--- START ---

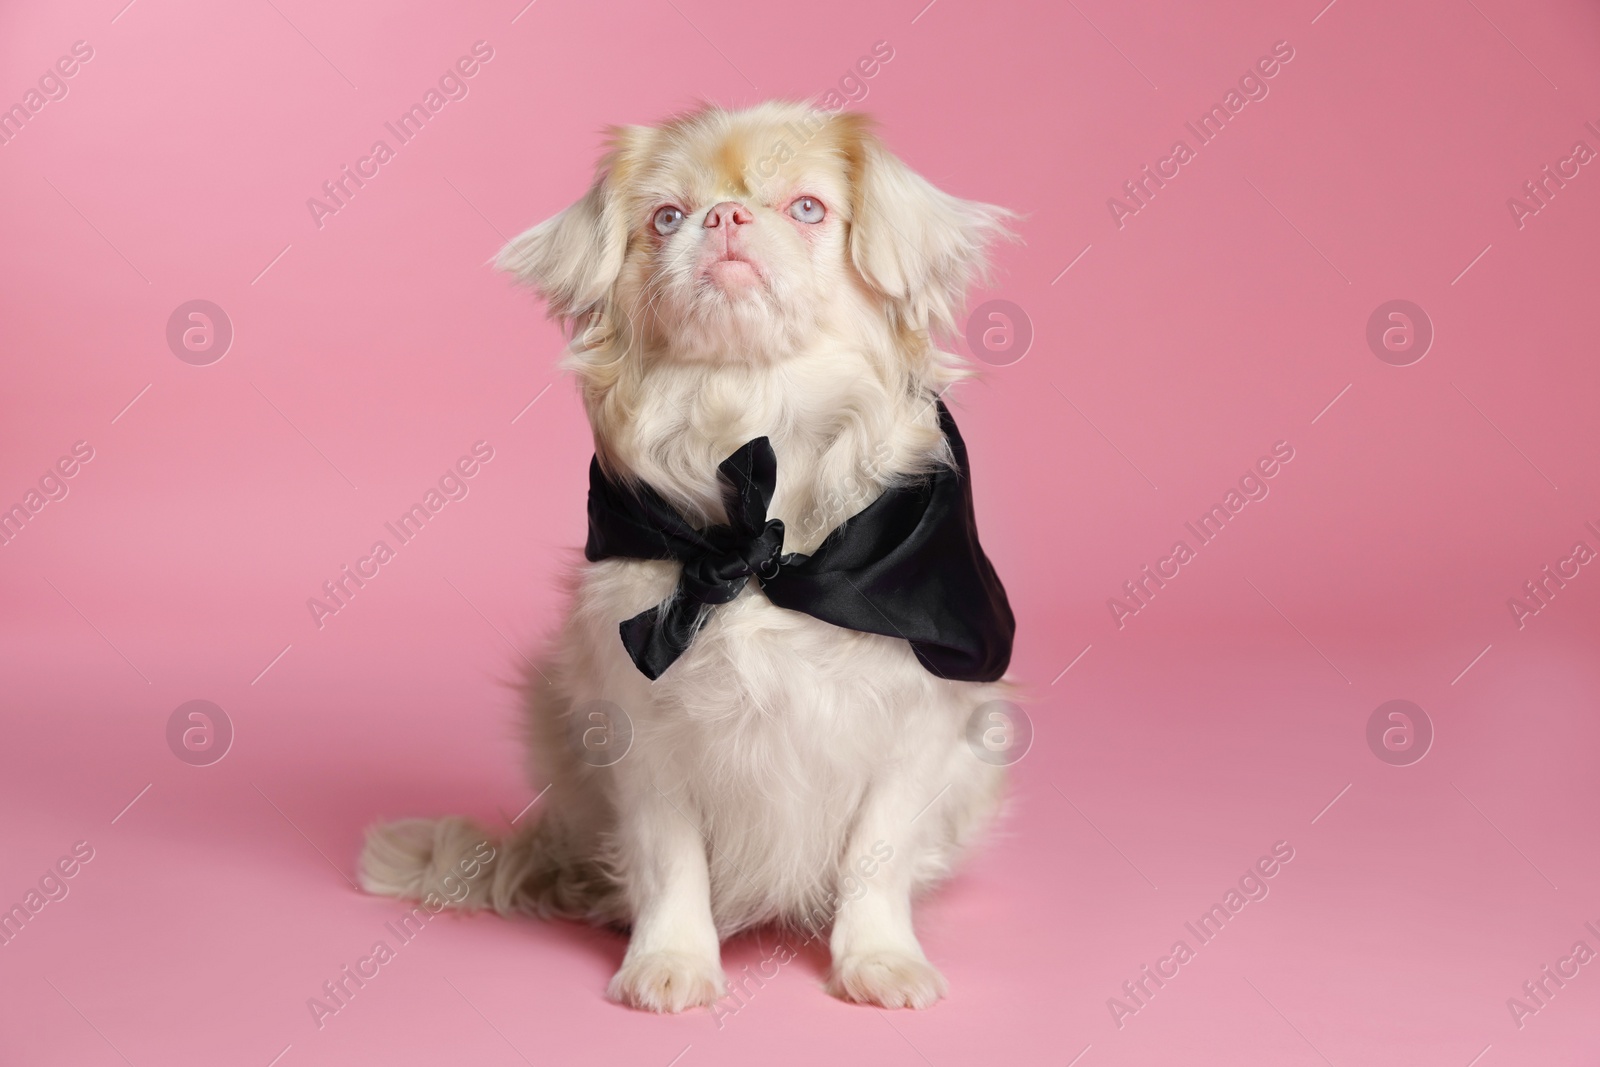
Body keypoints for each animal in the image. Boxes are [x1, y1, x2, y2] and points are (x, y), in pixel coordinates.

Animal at [360, 103, 1011, 1017]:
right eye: (667, 218)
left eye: (807, 209)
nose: (725, 216)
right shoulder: (645, 734)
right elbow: (671, 861)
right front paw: (670, 963)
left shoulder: (913, 724)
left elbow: (874, 858)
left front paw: (879, 960)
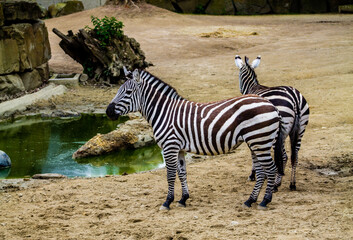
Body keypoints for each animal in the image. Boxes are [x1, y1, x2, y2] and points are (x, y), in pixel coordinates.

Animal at [105, 67, 284, 210]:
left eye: (128, 92)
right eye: (118, 90)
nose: (108, 112)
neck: (164, 112)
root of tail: (271, 105)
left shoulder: (169, 146)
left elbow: (170, 174)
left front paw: (167, 201)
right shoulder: (179, 149)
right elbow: (182, 173)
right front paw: (183, 199)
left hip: (260, 141)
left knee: (270, 169)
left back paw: (265, 201)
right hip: (256, 142)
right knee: (261, 172)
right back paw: (250, 200)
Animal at [235, 54, 310, 191]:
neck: (253, 87)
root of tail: (295, 97)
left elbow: (254, 154)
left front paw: (253, 175)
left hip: (280, 132)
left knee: (284, 156)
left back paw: (276, 184)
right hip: (300, 128)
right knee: (294, 156)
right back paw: (292, 183)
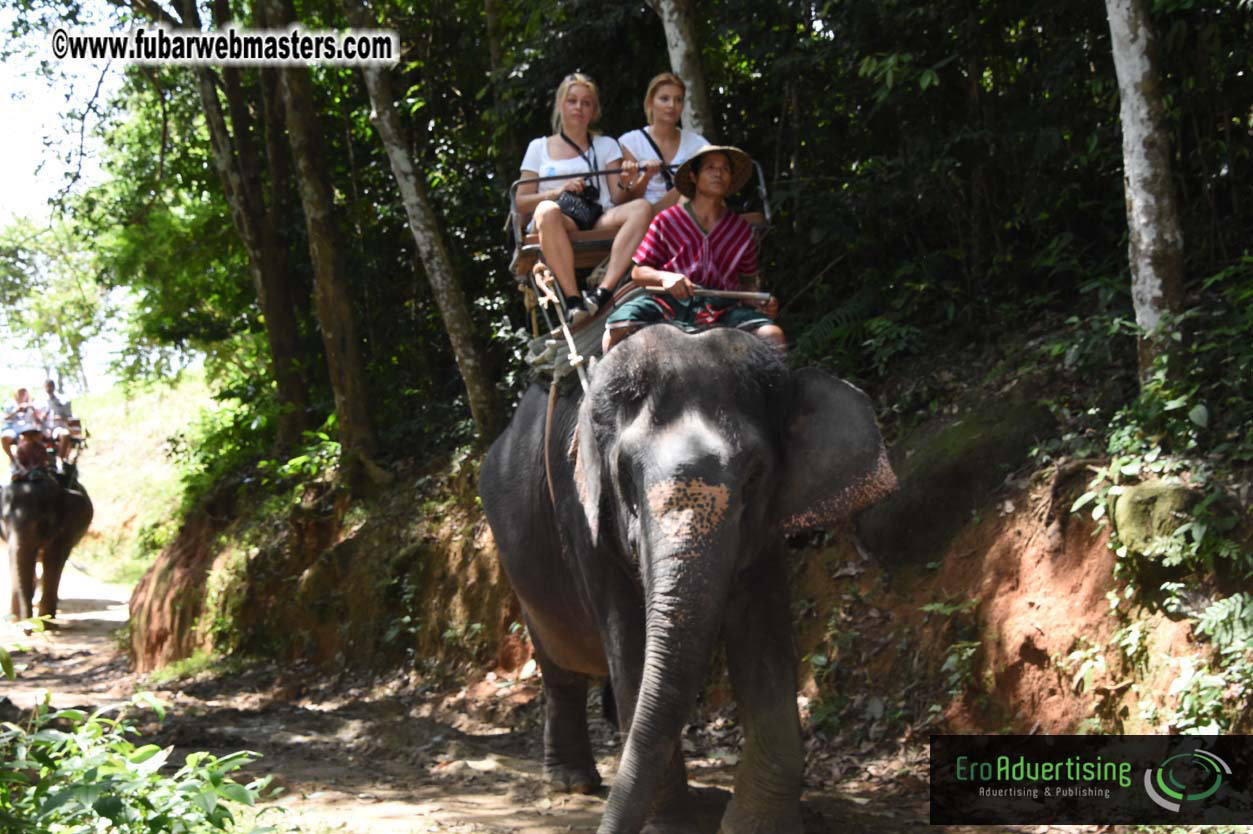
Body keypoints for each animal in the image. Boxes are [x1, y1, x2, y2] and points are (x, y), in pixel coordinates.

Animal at [2, 475, 94, 621]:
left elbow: (54, 559)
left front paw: (46, 619)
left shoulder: (65, 529)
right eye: (4, 519)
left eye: (43, 522)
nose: (25, 622)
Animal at [479, 325, 896, 834]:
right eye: (624, 473)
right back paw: (571, 782)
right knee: (560, 665)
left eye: (755, 476)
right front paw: (671, 825)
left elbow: (764, 643)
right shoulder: (584, 520)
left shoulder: (765, 536)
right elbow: (630, 645)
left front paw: (755, 826)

--- END ---

» **PROBLEM TO SOLVE**
Each line of the listing above should be retyped exactly, with no pictures.

» **TASK ANSWER**
Body keypoints for each animal in the image. Boxes are [x1, y1, x2, y2] and points are (x, y), in pixel coordinates.

Animal at [360, 103, 1011, 1017]:
right eye: (667, 218)
left eye: (807, 209)
nose: (725, 216)
right shoulder: (645, 734)
right elbow: (671, 861)
right front paw: (670, 963)
left shoulder: (913, 724)
left elbow: (874, 858)
left front paw: (879, 960)
Body keypoints for each animal in the image. Boxes are [x1, y1, x2, y2] and points are (x, y), in pixel coordinates.

Animal at [105, 67, 284, 210]:
left eye: (128, 92)
right eye: (118, 90)
nose: (108, 112)
neck: (164, 112)
root of tail: (271, 105)
left shoulder: (169, 146)
left elbow: (170, 174)
left front paw: (167, 201)
right shoulder: (179, 149)
right elbow: (182, 173)
right front paw: (183, 199)
left hip: (260, 141)
left knee: (270, 169)
left back paw: (265, 201)
right hip: (256, 142)
right knee: (261, 172)
right back paw: (250, 200)
Animal at [235, 54, 310, 191]:
neck: (253, 87)
root of tail: (295, 97)
left elbow: (254, 154)
left front paw: (253, 175)
left hip: (280, 132)
left knee: (284, 156)
left back paw: (276, 184)
right hip: (300, 128)
right knee: (294, 156)
right back paw: (292, 183)
Body keypoints for each animal in the image. Boxes are [x1, y1, x2, y2] and points are (x, y), in pixel coordinates.

Animal at [2, 475, 94, 621]:
left elbow: (54, 559)
left front paw: (46, 619)
left shoulder: (65, 529)
right eye: (4, 519)
left eye: (43, 522)
nose: (25, 622)
Animal at [479, 325, 896, 834]:
right eye: (624, 473)
right back paw: (571, 782)
right knee: (560, 665)
left eye: (755, 476)
right front paw: (671, 825)
left elbow: (764, 643)
right shoulder: (584, 520)
left shoulder: (765, 536)
right elbow: (630, 645)
left front paw: (755, 826)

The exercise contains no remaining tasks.